Sostuvo la mirada del hombre, estudiando sus ojos de color marrón
claro, en busca de alguna verdad oculta. Tenía que creer su palabra y pensar
que todo había sido la ocurrencia de unos guardaespaldas demasiado
entregados y ansiosos por contentar a su jefe. En el fondo, él tenía ahora lo
que había querido desde el principio: ella estaba allí, acompañándole,
vestida como él quería, aislada y dependiendo de que mantuviese su palabra
y la dejase ir al final. Decidió que, por ahora, jugaría a su juego.

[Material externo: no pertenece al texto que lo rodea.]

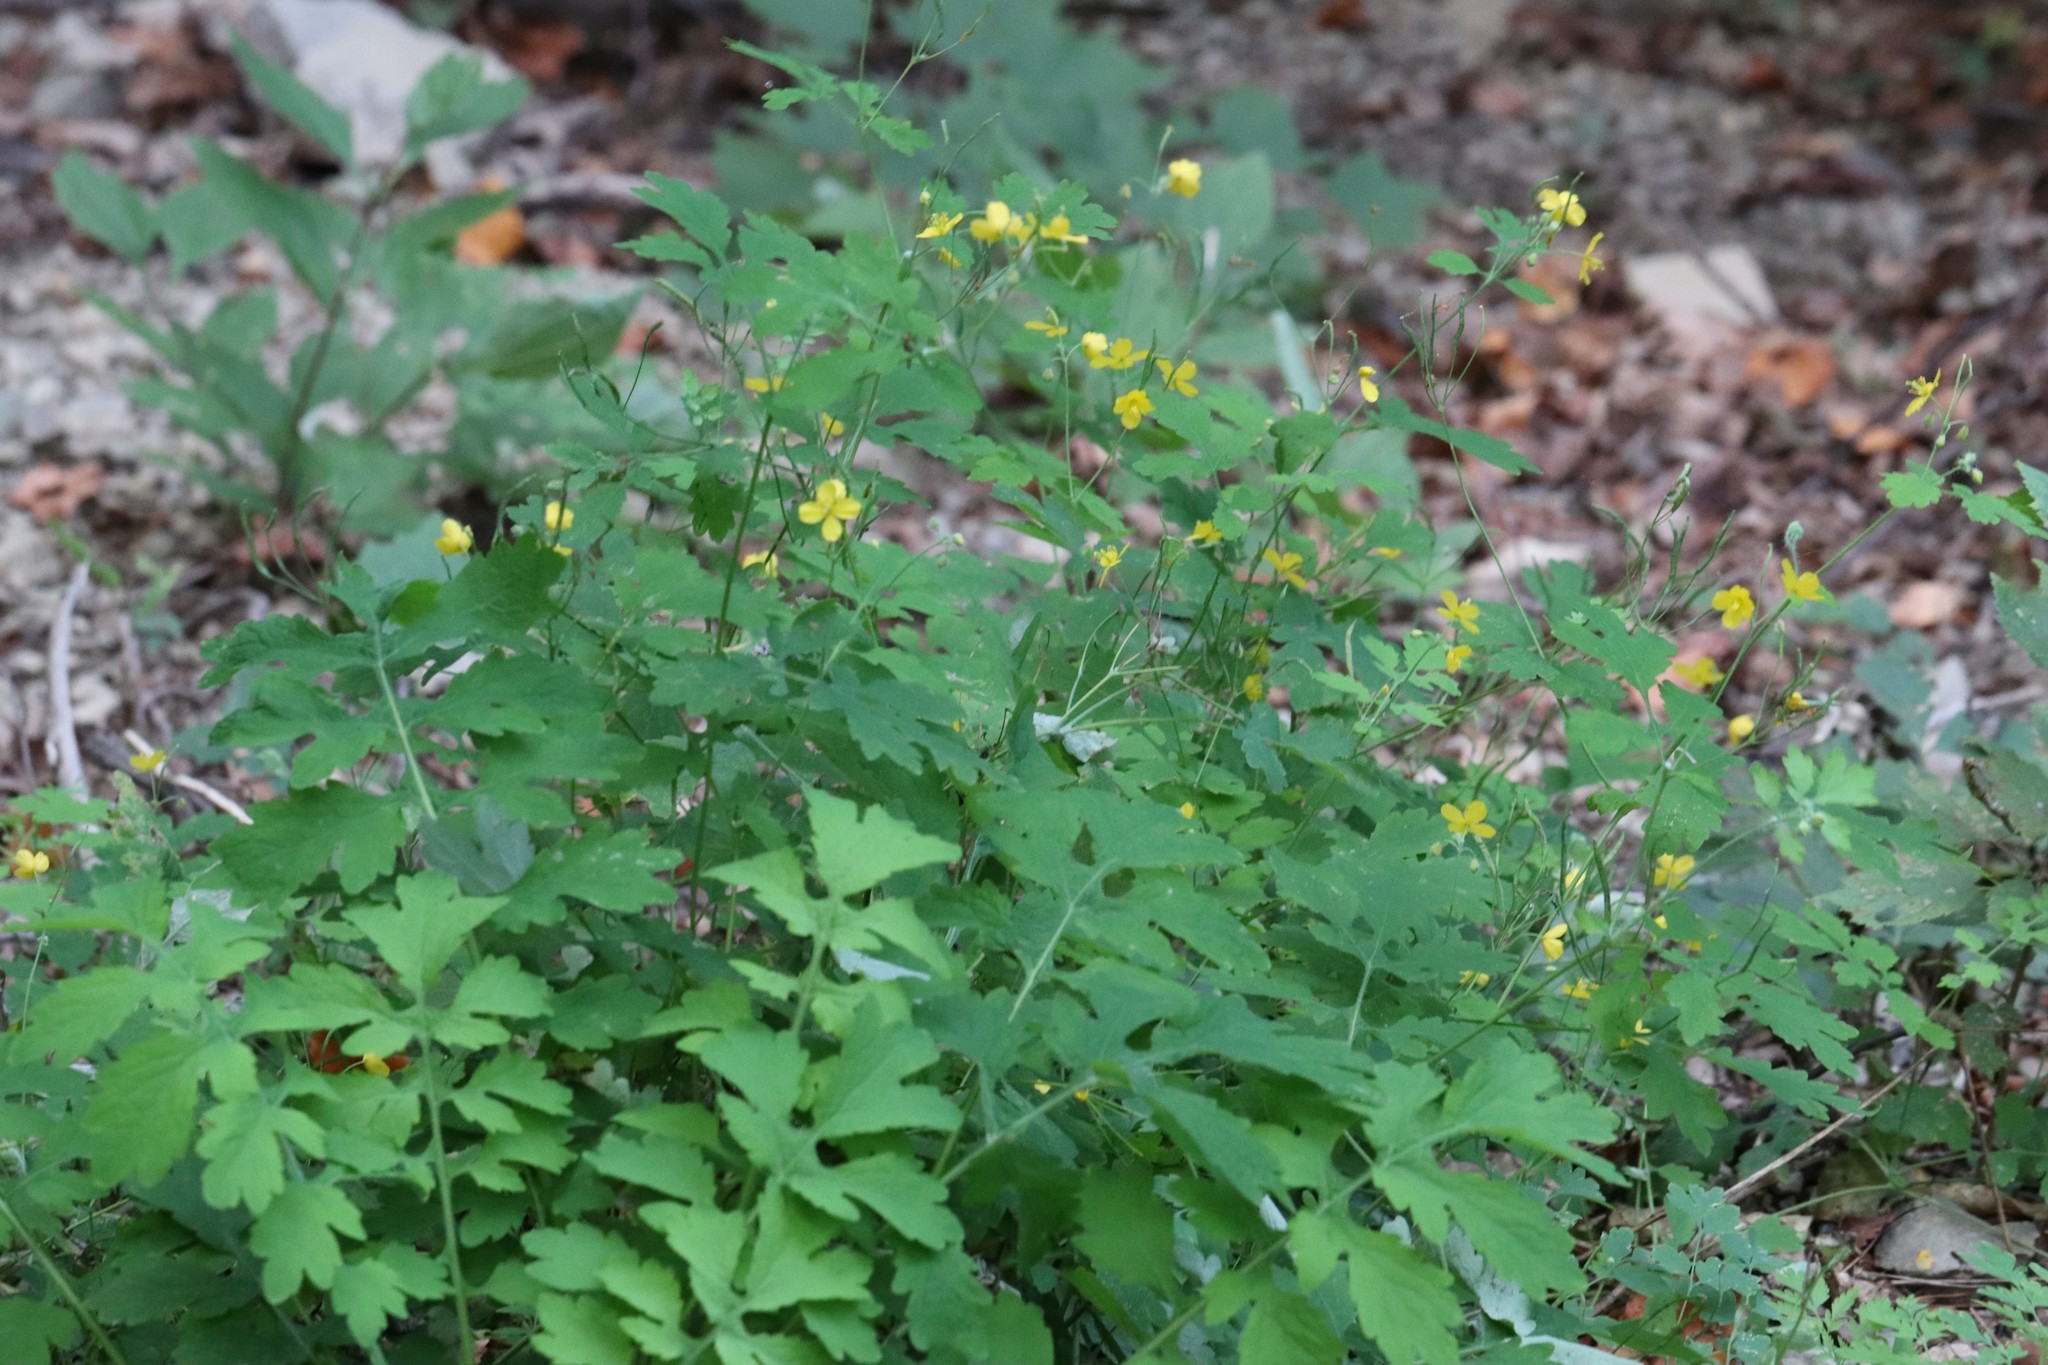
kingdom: Plantae
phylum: Tracheophyta
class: Magnoliopsida
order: Ranunculales
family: Papaveraceae
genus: Chelidonium
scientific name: Chelidonium majus
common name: Greater celandine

—Está bien. Me lo pensaré, no quiero meterles en problemas —
respondió Alba con un suspiro—. Sigo pensando que lo que han hecho es
muy grave, pero si lo dejo pasar es porque te hago responsable de todo lo
que ha pasado a ti, no a ellos.
—Asumo mi culpa. Te agradezco que no vayas a denunciarles —dijo
Khalid, inclinando levemente su cabeza.
—Me reservo ese derecho, no te equivoques. Ahora, dime, ¿cuándo
llegaremos a puerto?
—Si todo va bien, mañana estaremos allí. Hasta entonces, serás mi
invitada…
5
Después de aquella revelación, Uday había tenido que salir, requerido por
sus hombres, y Alba se había quedado sola en la tienda. Todavía le
resultaba difícil procesar la información, pero él había sido firme. Su madre
había estado sirviendo en uno de los palacios de la familia Al-Jasem, no en
Nueva Masdar, sino en otra ciudad. Su recuerdo de aquel lugar y de la gente
que lo habitaba no era nada agradable.
Sin embargo, una cosa la tranquilizaba al menos: en la época en la que
Uday había vivido todo aquello era solo un niño, y Khalid también tenía
que haberlo sido, o quizá un par de años mayor que él. Era imposible que
hubiese participado en cualquier injusticia que se hubiese cometido contra
su madre. Ese argumento no le convencía, era evidente. Su rabia y su ansia
de venganza se dirigía hacia cualquiera que perteneciese a la casa real.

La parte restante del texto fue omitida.